At the Douglass-Truth library (6:30 pm, free), Richard Farr reads from Emperors of the Ice: A True Story of Disaster and Survival in the Antarctic, 1910-13. Hey Richard Farr, maybe you should have called your book Emperors of the Spoiler Alert!: It Was Awful Cold but We Didn’t Die. I mean, really. Why do I even need to read the book now?
Up at the Bothell Third Place Books (7 pm, free) it’s Amy Duncan, with her book Salvage Studio: Sustainable Home Comforts to Organize, Entertain, and Inspire. Fuck that was a lot of syllables. Where am I? What day is it?
The University Bookstore is hosting a “cocktail party” to “celebrate” the release of a new Sandra Lee cookbook. Sandra Lee is that woman on the Food Network who makes canapes out of stale Pringles and Beanee Weenee. There are not enough cocktails in the world, Sandra Lee.

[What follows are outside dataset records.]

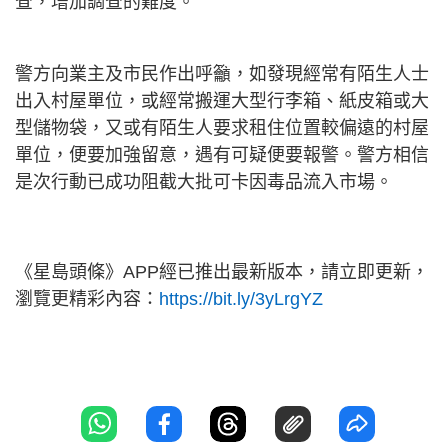
查，增加調查的難度。
警方向業主及市民作出呼籲，如發現經常有陌生人士
出入村屋單位，或經常搬運大型行李箱、紙皮箱或大
型儲物袋，又或有陌生人要求租住位置較偏遠的村屋
單位，便要加強留意，遇有可疑便要報警。警方相信
是次行動已成功阻截大批可卡因毒品流入市場。
《星島頭條》APP經已推出最新版本，請立即更新，
瀏覽更精彩內容：
https://bit.ly/3yLrgYZ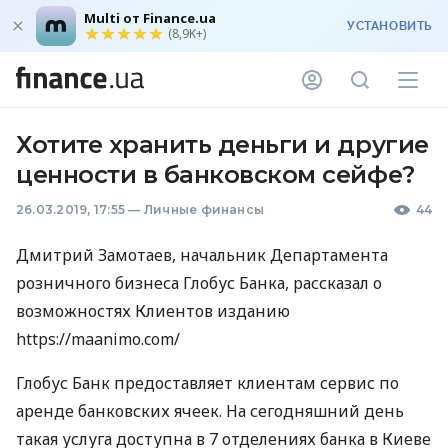
Multi от Finance.ua
УСТАНОВИТЬ
(8,9K+)
Хотите хранить деньги и другие
ценности в банковском сейфе?
26.03.2019, 17:55
—
Личные финансы
44
Дмитрий Замотаев, начальник Департамента
розничного бизнеса Глобус Банка, рассказал о
возможностях Клиентов изданию
https://maanimo.com/
Глобус Банк предоставляет клиентам сервис по
аренде банковских ячеек. На сегодняшний день
такая услуга доступна в 7 отделениях банка в Киеве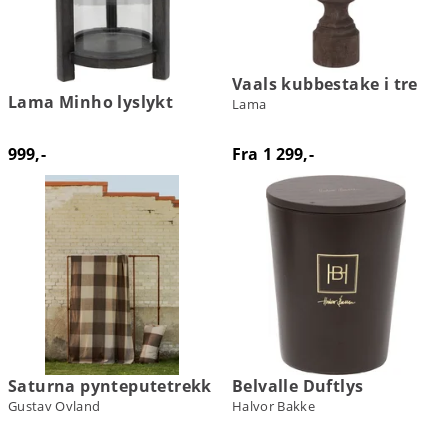
Vaals kubbestake i tre
Lama Minho lyslykt
Lama
999,-
Fra 1 299,-
Saturna pynteputetrekk
Belvalle Duftlys
Gustav Ovland
Halvor Bakke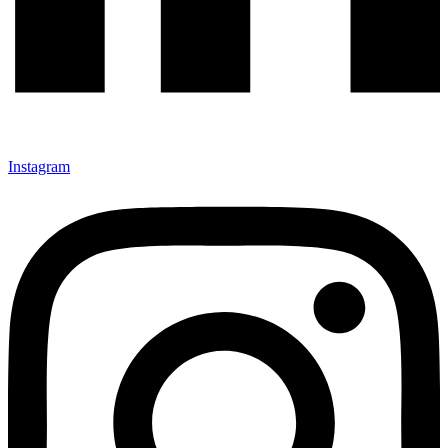
Instagram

The Washington State Book Awards are going down at the Central Library (7 pm, free). And I’m not saying they’re going down in a threatening way like, “YOU’RE GOING DOWN, BOOK AWARDS!” And I don’t mean they’re performing oral sex, on you or anyone. I mean, they don’t technically even have a mouth. I just mean that they’re taking place tonight. Hhhhh. I should have said that in the first place. This is awkward now. Anyway, Paul Constant, before he abandoned us all, said that you should go.
At Town Hall (7:30 pm, free), Dave Zirin reads from A People’s History of Sports in the United States, which, one assumes, contains phrases like, “Back in the Depression, we didn’t have basketballs. You know what we used instead? MUD. Goddamn modern kids and their rubber shoes.”
And over at Elliott Bay, it’s Jonathan Carroll, who writes something called “hyper-fiction.” Paul Constant, a nerd, gave it a shiny gold star. It is probably delightful. (I would look it up but I have to go watch the PRESIDENTIAL DEBATE.)
(And of course I’m only kidding. You’re not unpatriotic or a terrorist if you decide to skip tonight’s debate and go listen to someone read out loud about when granddad used to play stickball down by the quarry with just a peach pit and a polio crutch. Or whatever. You’re just, like, borderline French or something.)